PANCASILA sebagai dasar Indonesia merdeka sudah seharusnya menjadi landasan pendidikan maritim bangsa. Pembangunan budaya dan Sumber Daya Manusia (SDM) maritim yang merupakan pilar pertama pembangunan maritim Indonesia di era Pemerintahan Joko Widodo (Jokowi) memberikan isyarat bahwa bidang ini merupakan fondasi dari sebuah negara maritim yang besar.
Hal ini menjadi jawaban dalam merespons kasus meninggalnya siswa tingkat dasar Sekolah Tinggi Ilmu Pelayaran (STIP) beberapa waktu lalu akibat dianiaya senior. Peristiwa tersebut sangat menyayat hati semua kalangan. Bagaimana mungkin calon pelaut yang menjadi kebanggaan maritim bangsa melakukan tindakan keji kepada juniornya.
Peristiwa tersebut sangat jauh dari sistem pendidikan nasional yang memiliki korelasi erat upaya membangun manusia Indonesia yang Pancasilais. Ada suatu pola hubungan yang kuat antara filosofi pendidikan yang dibangun oleh Ki Hajar Dewantara dan Pancasila yang ditetapkan Badan Penyelidik Upaya Persiapan Kemerdekaan Indonesia (BPUPKI) pada 1 Juni 1945 dan Panitia Persiapan Kemerdekaan Indonesia (PPKI).
Pembangunan SDM maritim sejatinya tidak bisa hanya dilihat dalam konteks kekinian saja, apalagi hanya dengan mengadopsi sistem budaya dari bangsa asing. Akhirnya corak kekerasan dan individualistis melekat dalam pola pendidikan yang dibangun saat ini.
Pola pendidikan harus melihat secara backward linkage perjalanan bangsa Indonesia selama berabad-abad yang tidak bisa lepas dengan kondisi geografisnya (kepulauan) yang berada di posisi silang (2 benua dan 2 samudera).
Sejarah Maritim Nusantara Perjalanan kemaritiman Nusantara pada masa pra kolonial ditandai dengan masa keemasan dua kerajaan yang disebutkan oleh Bung Karno saat pidato Pancasila 1 Juni 1945 sudah berbentuk Nation State (Negara Bangsa). Secara tersirat, laut sudah didengungkan menjadi alat pemersatu bangsa yang mencakup beberapa pulau dan daerah lainnya.
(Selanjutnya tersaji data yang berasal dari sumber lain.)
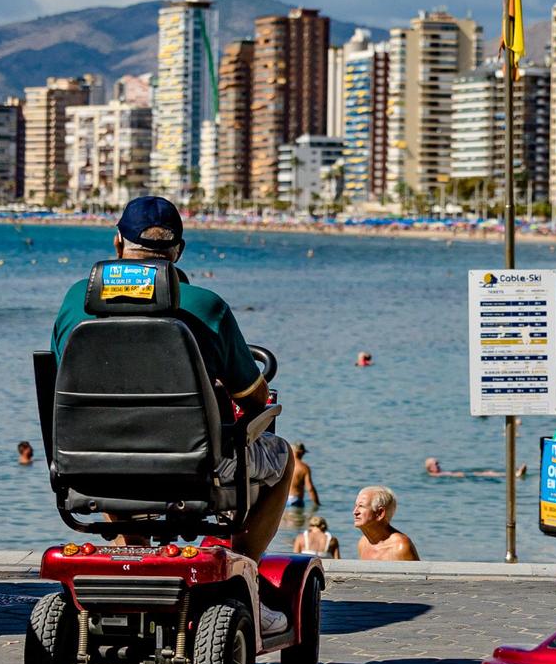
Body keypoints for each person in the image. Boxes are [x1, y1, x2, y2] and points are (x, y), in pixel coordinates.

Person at [50, 197, 293, 615]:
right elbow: (253, 396)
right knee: (284, 458)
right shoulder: (206, 307)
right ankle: (245, 579)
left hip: (91, 464)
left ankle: (136, 559)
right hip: (192, 467)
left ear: (117, 244)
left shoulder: (77, 300)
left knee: (110, 449)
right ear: (178, 251)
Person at [353, 486, 420, 561]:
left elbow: (417, 572)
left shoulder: (400, 547)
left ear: (380, 513)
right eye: (356, 506)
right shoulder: (363, 543)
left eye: (361, 506)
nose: (355, 512)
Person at [288, 442, 320, 510]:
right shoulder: (304, 468)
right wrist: (317, 504)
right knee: (297, 520)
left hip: (284, 500)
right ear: (301, 452)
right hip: (296, 501)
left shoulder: (285, 465)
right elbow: (310, 488)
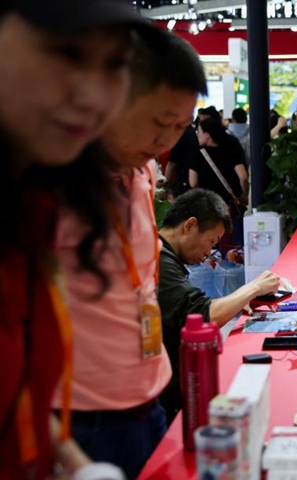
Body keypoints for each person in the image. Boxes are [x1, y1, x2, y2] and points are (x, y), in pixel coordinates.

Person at [0, 1, 157, 478]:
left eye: (114, 64)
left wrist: (71, 461)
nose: (94, 96)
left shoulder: (41, 201)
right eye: (65, 54)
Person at [53, 31, 206, 480]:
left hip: (148, 399)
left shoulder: (143, 171)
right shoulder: (53, 184)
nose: (166, 140)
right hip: (83, 417)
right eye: (158, 122)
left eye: (180, 126)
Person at [157, 189, 281, 423]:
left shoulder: (163, 255)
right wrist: (254, 287)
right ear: (190, 225)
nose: (207, 253)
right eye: (211, 241)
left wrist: (236, 301)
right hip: (165, 398)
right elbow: (203, 314)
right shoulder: (160, 262)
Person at [190, 117, 249, 251]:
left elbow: (193, 182)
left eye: (199, 131)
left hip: (207, 206)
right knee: (233, 243)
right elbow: (243, 177)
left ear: (207, 134)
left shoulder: (198, 154)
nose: (197, 134)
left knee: (211, 245)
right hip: (230, 205)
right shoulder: (231, 148)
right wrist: (244, 194)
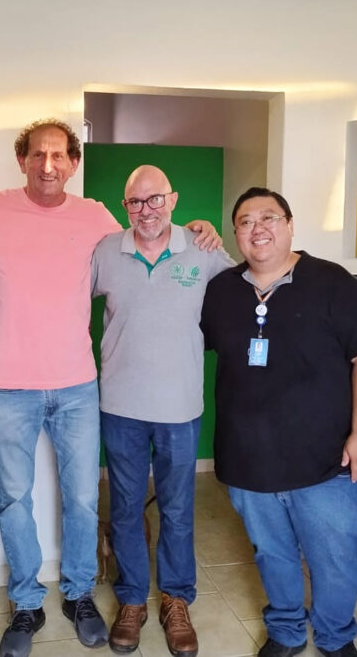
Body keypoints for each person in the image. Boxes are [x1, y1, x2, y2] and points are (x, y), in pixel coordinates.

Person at [0, 118, 220, 657]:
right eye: (37, 154)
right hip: (8, 385)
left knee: (81, 499)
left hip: (78, 386)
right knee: (13, 500)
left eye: (59, 155)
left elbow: (155, 239)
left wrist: (200, 230)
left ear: (73, 164)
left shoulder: (96, 218)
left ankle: (79, 593)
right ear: (22, 160)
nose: (48, 164)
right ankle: (27, 602)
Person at [201, 187, 357, 657]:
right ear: (235, 233)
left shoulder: (332, 282)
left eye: (269, 218)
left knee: (335, 557)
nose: (257, 228)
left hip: (324, 458)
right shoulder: (221, 290)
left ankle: (336, 637)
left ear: (290, 225)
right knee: (272, 553)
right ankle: (285, 631)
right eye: (245, 222)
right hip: (249, 457)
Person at [91, 165, 233, 657]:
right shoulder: (106, 251)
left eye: (155, 200)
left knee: (176, 509)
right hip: (120, 405)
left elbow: (243, 296)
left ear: (172, 200)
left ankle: (175, 598)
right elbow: (63, 302)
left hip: (180, 406)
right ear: (125, 206)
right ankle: (132, 599)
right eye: (135, 202)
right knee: (126, 507)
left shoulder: (203, 249)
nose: (146, 210)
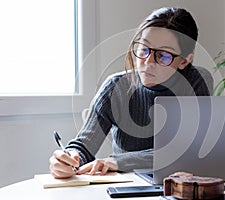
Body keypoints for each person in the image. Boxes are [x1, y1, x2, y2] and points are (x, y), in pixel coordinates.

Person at [49, 7, 212, 179]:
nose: (147, 62)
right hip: (127, 186)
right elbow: (84, 145)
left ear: (185, 61)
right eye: (144, 49)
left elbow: (187, 151)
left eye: (163, 55)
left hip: (179, 186)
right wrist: (69, 158)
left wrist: (118, 162)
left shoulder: (197, 81)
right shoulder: (115, 87)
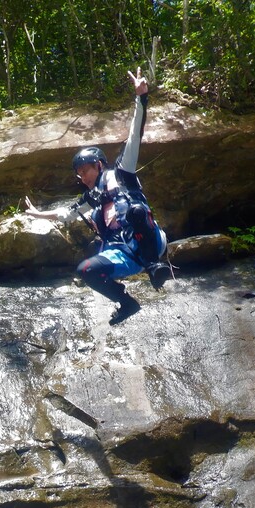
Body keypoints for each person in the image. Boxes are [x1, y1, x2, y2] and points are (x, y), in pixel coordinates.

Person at [24, 67, 170, 325]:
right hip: (121, 253)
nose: (82, 177)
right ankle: (126, 303)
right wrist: (38, 214)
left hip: (147, 241)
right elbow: (66, 215)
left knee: (135, 211)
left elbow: (134, 137)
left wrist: (141, 98)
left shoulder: (123, 171)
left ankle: (154, 267)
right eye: (78, 174)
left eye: (85, 171)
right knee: (85, 269)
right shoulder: (91, 198)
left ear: (99, 165)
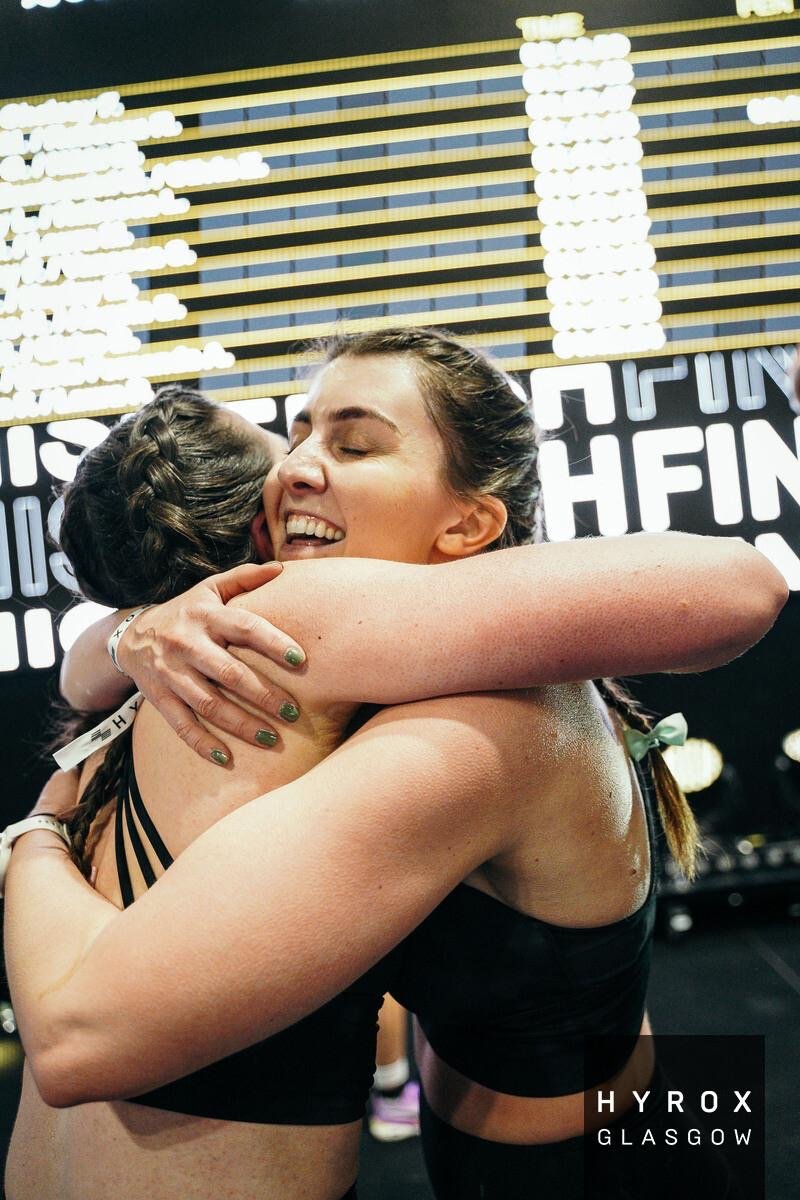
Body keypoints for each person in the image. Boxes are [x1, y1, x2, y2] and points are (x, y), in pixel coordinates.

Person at [4, 330, 786, 1200]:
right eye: (298, 436)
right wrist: (129, 631)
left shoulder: (481, 708)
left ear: (468, 524)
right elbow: (88, 657)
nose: (296, 467)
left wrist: (37, 831)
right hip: (565, 1126)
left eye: (354, 443)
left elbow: (741, 585)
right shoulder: (370, 668)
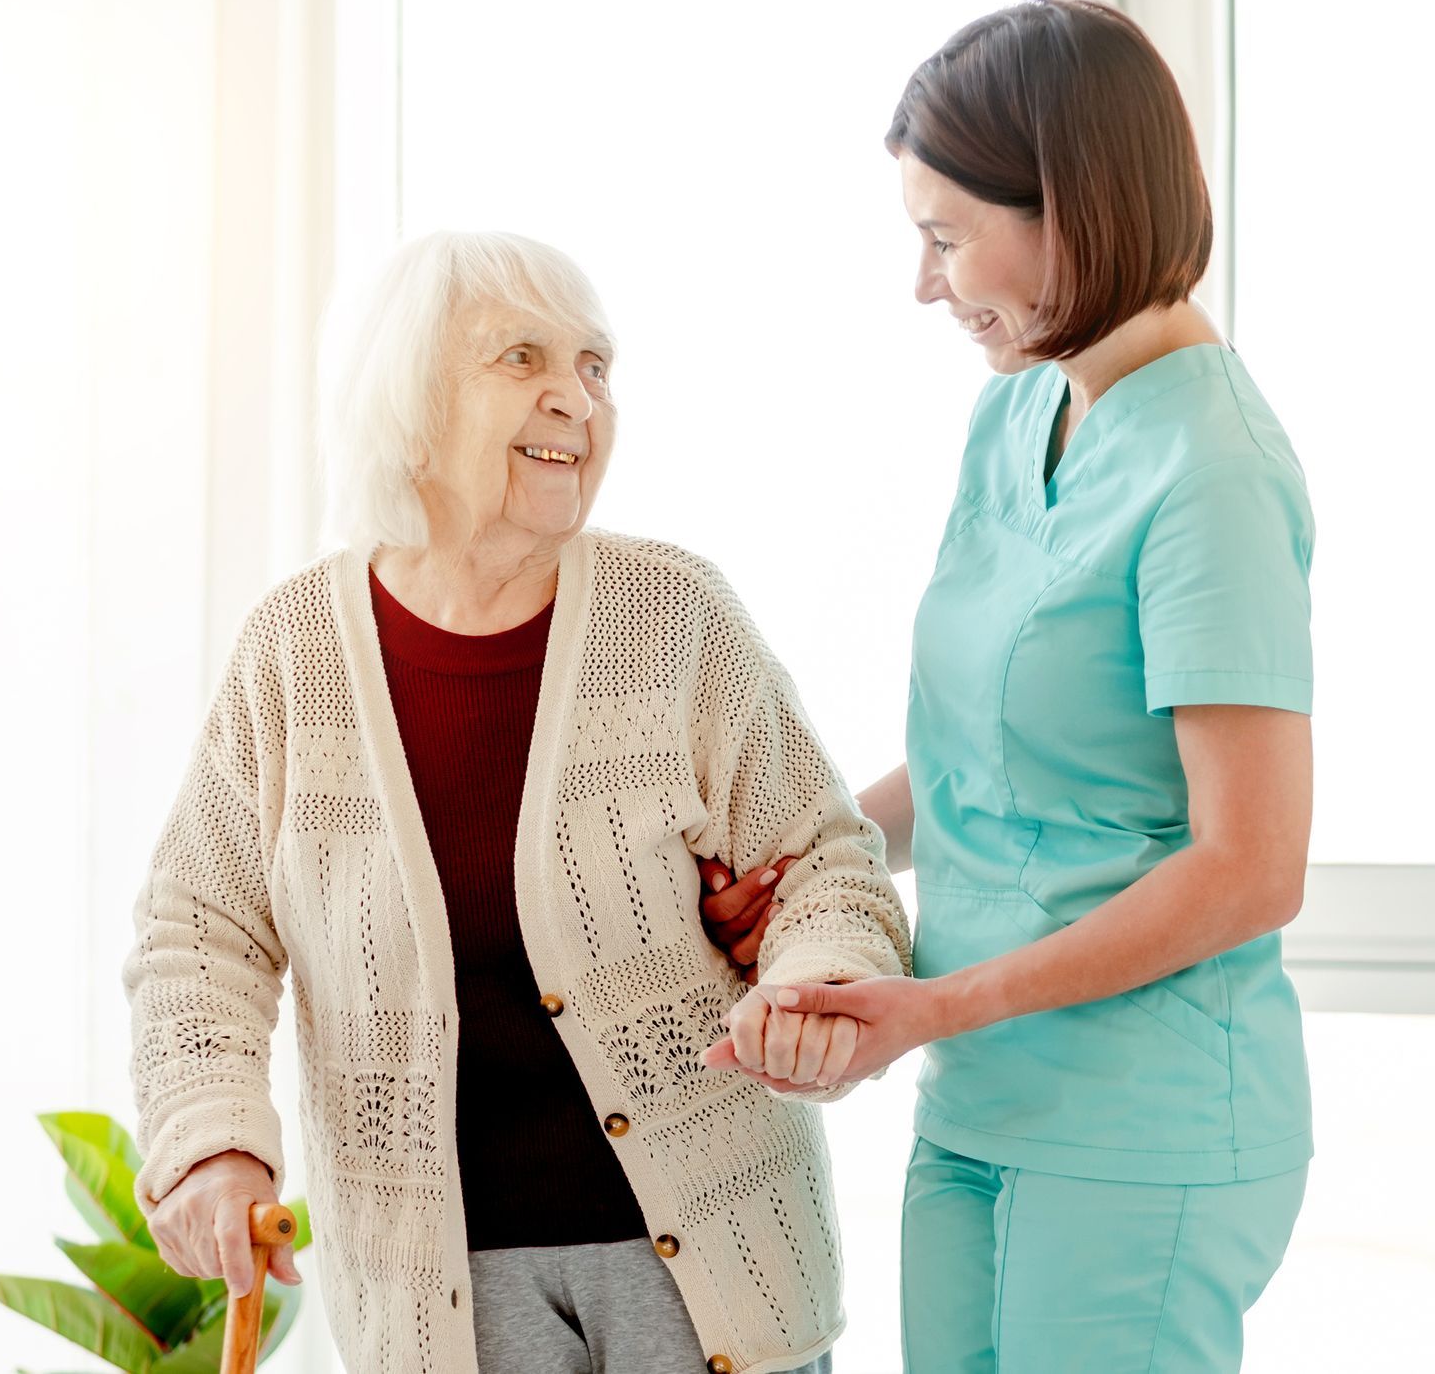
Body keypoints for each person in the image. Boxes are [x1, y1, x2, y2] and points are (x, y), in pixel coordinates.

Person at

Dua kerajaan tersebut yakni Sriwijaya dan Majapahit yang mengalami masa kejayaannya pada abad 7 dan 14 Masehi. Meskipun beberapa sumber menyebutkan, sebelum kedua zaman tersebut, sudah ada beberapa peradaban maritim yang tersohor, terutama yang disebutkan oleh Prof Arysio Santos dalam Buku
Atlantis The Continent Finaly Found. Dalam buku itu disebutkan bahwa Nusantara merupakan Atlantis yang hilang berdasarkan ciri-ciri yang sesuai dengan teori Plato mengenai negeri Atlantis.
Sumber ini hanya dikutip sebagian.